I was recently drawn to PBS News commentator Mark Shields' response when asked for the basis of his political philosophy. He cited the second sentence of this excerpt from Franklin Delano Roosevelt's 1937 inauguration speech.
"We are determined to make every American citizen the subject of his country's interest and concern; and we will never regard any faithful law-abiding group within our borders as superfluous. The test of our progress is not whether we add more to the abundance of those who have much; it is whether we provide enough for those who have too little."
Together, I find these two lines express a philosophy totally unlike President Trump's. Trump favors exclusion. He has consistently fought against protections for "dreamers," undocumented migrants who arrived in the U.S. as children. And he has often spoken out against Mexican and Muslim immigrants, as well as those from countries he deems less than desirable.

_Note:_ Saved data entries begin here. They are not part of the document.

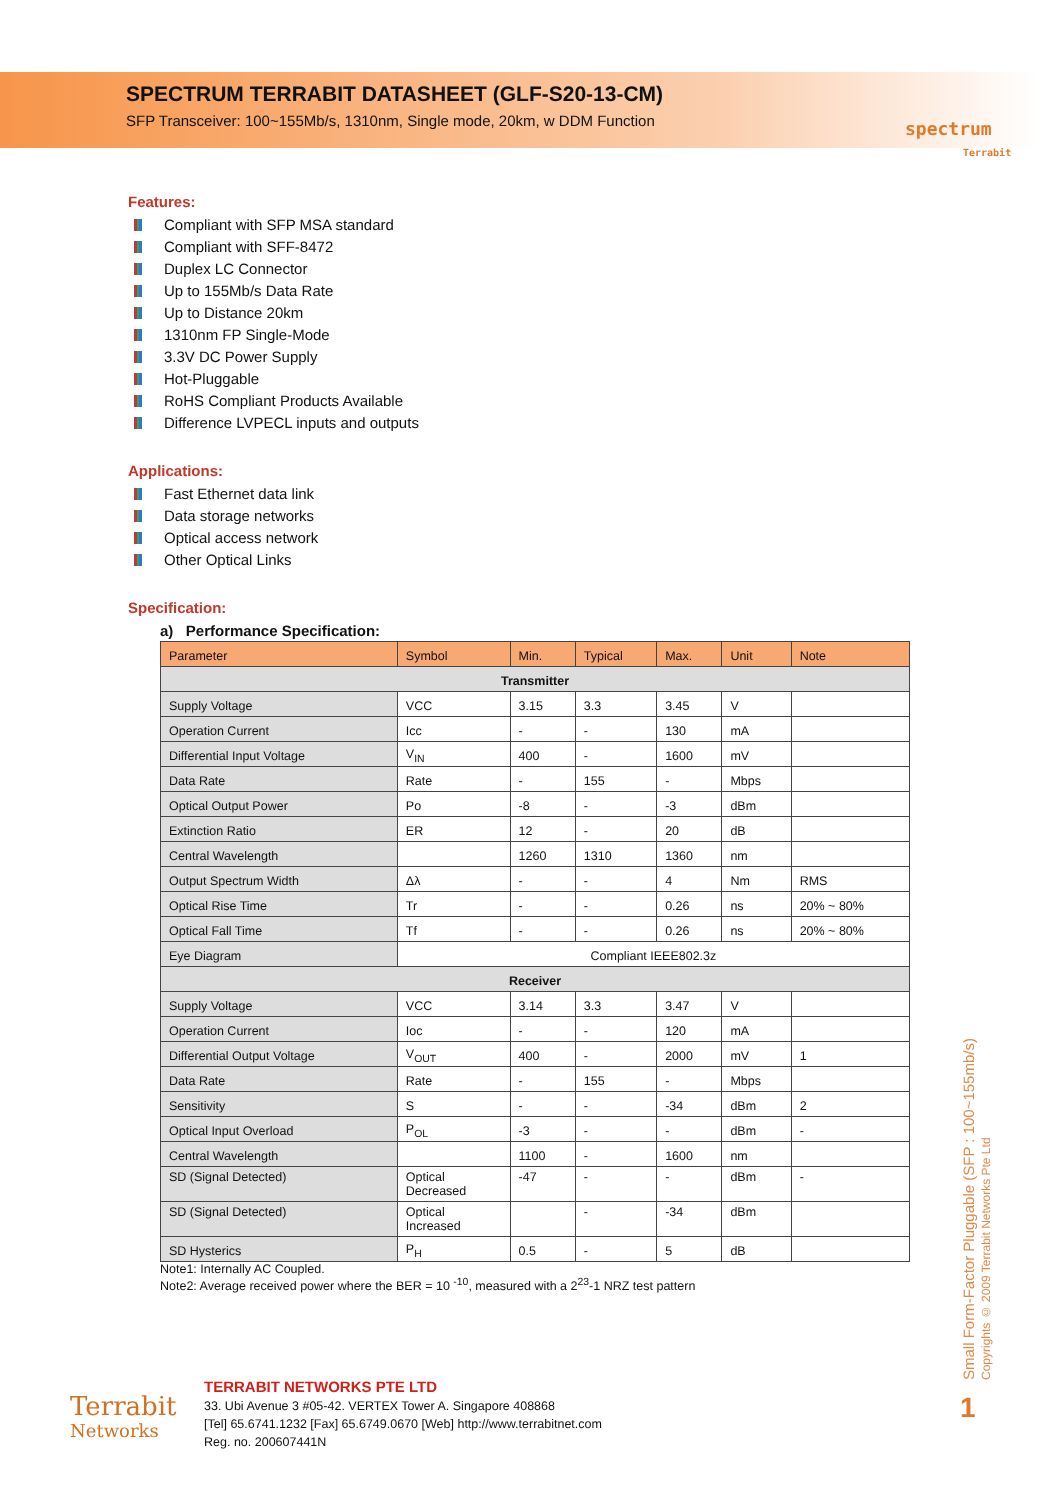SPECTRUM TERRABIT DATASHEET (GLF-S20-13-CM)
SFP Transceiver: 100~155Mb/s, 1310nm, Single mode, 20km, w DDM Function
spectrum
Terrabit
Features:
Compliant with SFP MSA standard
Compliant with SFF-8472
Duplex LC Connector
Up to 155Mb/s Data Rate
Up to Distance 20km
1310nm FP Single-Mode
3.3V DC Power Supply
Hot-Pluggable
RoHS Compliant Products Available
Difference LVPECL inputs and outputs
Applications:
Fast Ethernet data link
Data storage networks
Optical access network
Other Optical Links
Specification:
a) Performance Specification:
| Parameter | Symbol | Min. | Typical | Max. | Unit | Note |
| --- | --- | --- | --- | --- | --- | --- |
| Transmitter | | | | | | |
| Supply Voltage | VCC | 3.15 | 3.3 | 3.45 | V | |
| Operation Current | Icc | - | - | 130 | mA | |
| Differential Input Voltage | V<sub>IN</sub> | 400 | - | 1600 | mV | |
| Data Rate | Rate | - | 155 | - | Mbps | |
| Optical Output Power | Po | -8 | - | -3 | dBm | |
| Extinction Ratio | ER | 12 | - | 20 | dB | |
| Central Wavelength | | 1260 | 1310 | 1360 | nm | |
| Output Spectrum Width | Δλ | - | - | 4 | Nm | RMS |
| Optical Rise Time | Tr | - | - | 0.26 | ns | 20% ~ 80% |
| Optical Fall Time | Tf | - | - | 0.26 | ns | 20% ~ 80% |
| Eye Diagram | Compliant IEEE802.3z | | | | | |
| Receiver | | | | | | |
| Supply Voltage | VCC | 3.14 | 3.3 | 3.47 | V | |
| Operation Current | Ioc | - | - | 120 | mA | |
| Differential Output Voltage | V<sub>OUT</sub> | 400 | - | 2000 | mV | 1 |
| Data Rate | Rate | - | 155 | - | Mbps | |
| Sensitivity | S | - | - | -34 | dBm | 2 |
| Optical Input Overload | P<sub>OL</sub> | -3 | - | - | dBm | - |
| Central Wavelength | | 1100 | - | 1600 | nm | |
| SD (Signal Detected) | Optical Decreased | -47 | - | - | dBm | - |
| SD (Signal Detected) | Optical Increased | | - | -34 | dBm | |
| SD Hysterics | P<sub>H</sub> | 0.5 | - | 5 | dB | |
Note1: Internally AC Coupled.
Note2: Average received power where the BER = 10 <sup>-10</sup>, measured with a 2<sup>23</sup>-1 NRZ test pattern
Small Form-Factor Pluggable (SFP : 100~155mb/s) Copyrights © 2009 Terrabit Networks Pte Ltd
1
Terrabit
Networks
TERRABIT NETWORKS PTE LTD
33. Ubi Avenue 3 #05-42. VERTEX Tower A. Singapore 408868
[Tel] 65.6741.1232 [Fax] 65.6749.0670 [Web] http://www.terrabitnet.com
Reg. no. 200607441N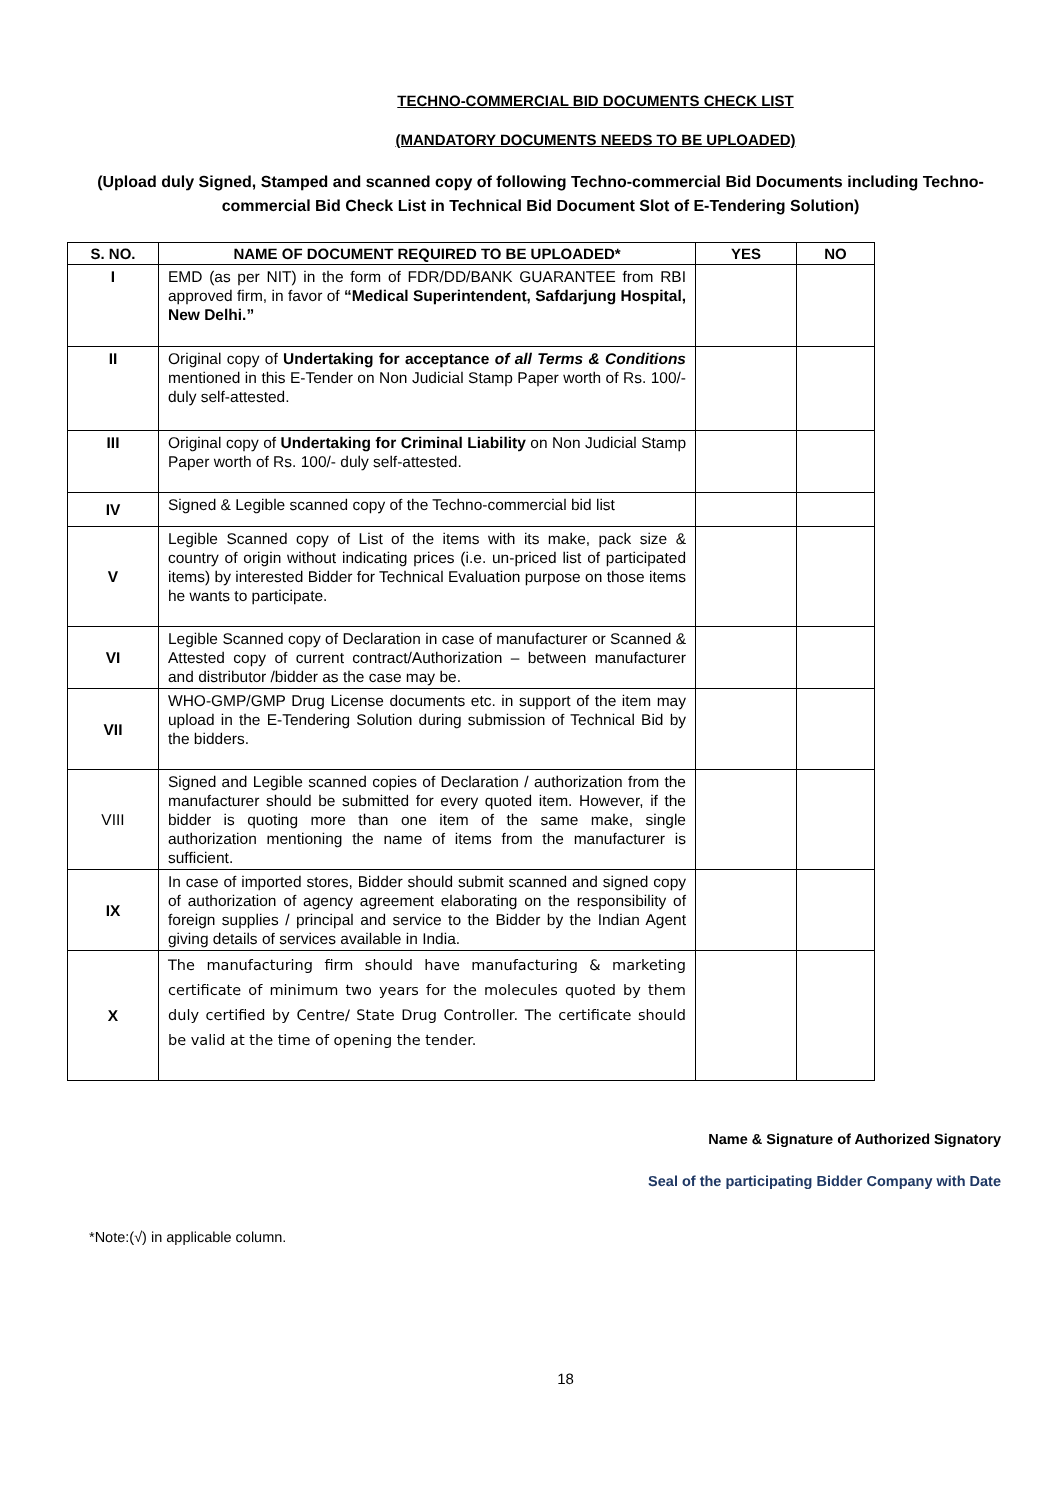TECHNO-COMMERCIAL BID DOCUMENTS CHECK LIST
(MANDATORY DOCUMENTS NEEDS TO BE UPLOADED)
(Upload duly Signed, Stamped and scanned copy of following Techno-commercial Bid Documents including Techno-commercial Bid Check List in Technical Bid Document Slot of E-Tendering Solution)
| S. NO. | NAME OF DOCUMENT REQUIRED TO BE UPLOADED* | YES | NO |
| --- | --- | --- | --- |
| I | EMD (as per NIT) in the form of FDR/DD/BANK GUARANTEE from RBI approved firm, in favor of “Medical Superintendent, Safdarjung Hospital, New Delhi.” | | |
| II | Original copy of Undertaking for acceptance of all Terms & Conditions mentioned in this E-Tender on Non Judicial Stamp Paper worth of Rs. 100/- duly self-attested. | | |
| III | Original copy of Undertaking for Criminal Liability on Non Judicial Stamp Paper worth of Rs. 100/- duly self-attested. | | |
| IV | Signed & Legible scanned copy of the Techno-commercial bid list | | |
| V | Legible Scanned copy of List of the items with its make, pack size & country of origin without indicating prices (i.e. un-priced list of participated items) by interested Bidder for Technical Evaluation purpose on those items he wants to participate. | | |
| VI | Legible Scanned copy of Declaration in case of manufacturer or Scanned & Attested copy of current contract/Authorization – between manufacturer and distributor /bidder as the case may be. | | |
| VII | WHO-GMP/GMP Drug License documents etc. in support of the item may upload in the E-Tendering Solution during submission of Technical Bid by the bidders. | | |
| VIII | Signed and Legible scanned copies of Declaration / authorization from the manufacturer should be submitted for every quoted item. However, if the bidder is quoting more than one item of the same make, single authorization mentioning the name of items from the manufacturer is sufficient. | | |
| IX | In case of imported stores, Bidder should submit scanned and signed copy of authorization of agency agreement elaborating on the responsibility of foreign supplies / principal and service to the Bidder by the Indian Agent giving details of services available in India. | | |
| X | The manufacturing firm should have manufacturing & marketing certificate of minimum two years for the molecules quoted by them duly certified by Centre/ State Drug Controller. The certificate should be valid at the time of opening the tender. | | |
Name & Signature of Authorized Signatory
Seal of the participating Bidder Company with Date
*Note:(√) in applicable column.
18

Trump's domestic policies favor the "haves" over the "have nots." His tax reform bill disproportionately benefits the very rich and large corporations. And he has an obsession with killing the ACA (Obamacare), which provides health care coverage for otherwise uninsured millions.
Soon, President-elect Joe Biden will give his inauguration speech. He will get an opportunity to present a new direction for leadership. When it comes to the government's treatment of all of us as individuals, citizens or not, I think Biden would be hard pressed to improve on the wise old words of FDR.